» Input records
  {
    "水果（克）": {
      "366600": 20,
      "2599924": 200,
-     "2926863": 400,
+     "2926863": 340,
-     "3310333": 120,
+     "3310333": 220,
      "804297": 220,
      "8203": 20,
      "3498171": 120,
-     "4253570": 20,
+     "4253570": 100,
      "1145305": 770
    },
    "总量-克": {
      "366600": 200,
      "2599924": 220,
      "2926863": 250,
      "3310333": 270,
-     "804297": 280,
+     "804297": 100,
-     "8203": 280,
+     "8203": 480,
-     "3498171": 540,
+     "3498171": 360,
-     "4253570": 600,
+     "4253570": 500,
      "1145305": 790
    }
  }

* * *

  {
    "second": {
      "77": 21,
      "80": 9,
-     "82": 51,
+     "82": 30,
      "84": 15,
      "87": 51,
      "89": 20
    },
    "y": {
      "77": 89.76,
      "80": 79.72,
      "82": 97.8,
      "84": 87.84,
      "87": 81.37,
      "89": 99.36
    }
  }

---

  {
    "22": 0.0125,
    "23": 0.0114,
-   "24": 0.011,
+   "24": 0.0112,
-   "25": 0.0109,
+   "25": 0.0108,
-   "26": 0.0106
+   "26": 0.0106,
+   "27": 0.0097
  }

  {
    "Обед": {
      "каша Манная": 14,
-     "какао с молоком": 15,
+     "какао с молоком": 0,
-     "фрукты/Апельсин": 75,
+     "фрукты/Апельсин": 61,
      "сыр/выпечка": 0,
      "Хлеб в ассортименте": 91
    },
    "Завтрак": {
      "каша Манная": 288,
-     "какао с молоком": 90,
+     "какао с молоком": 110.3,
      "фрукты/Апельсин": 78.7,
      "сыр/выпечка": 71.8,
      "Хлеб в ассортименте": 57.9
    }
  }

» Task brief
Filter the data above down to lines with the word "ассортименте", and copy them.

» Solution below
      "Хлеб в ассортименте": 91
      "Хлеб в ассортименте": 57.9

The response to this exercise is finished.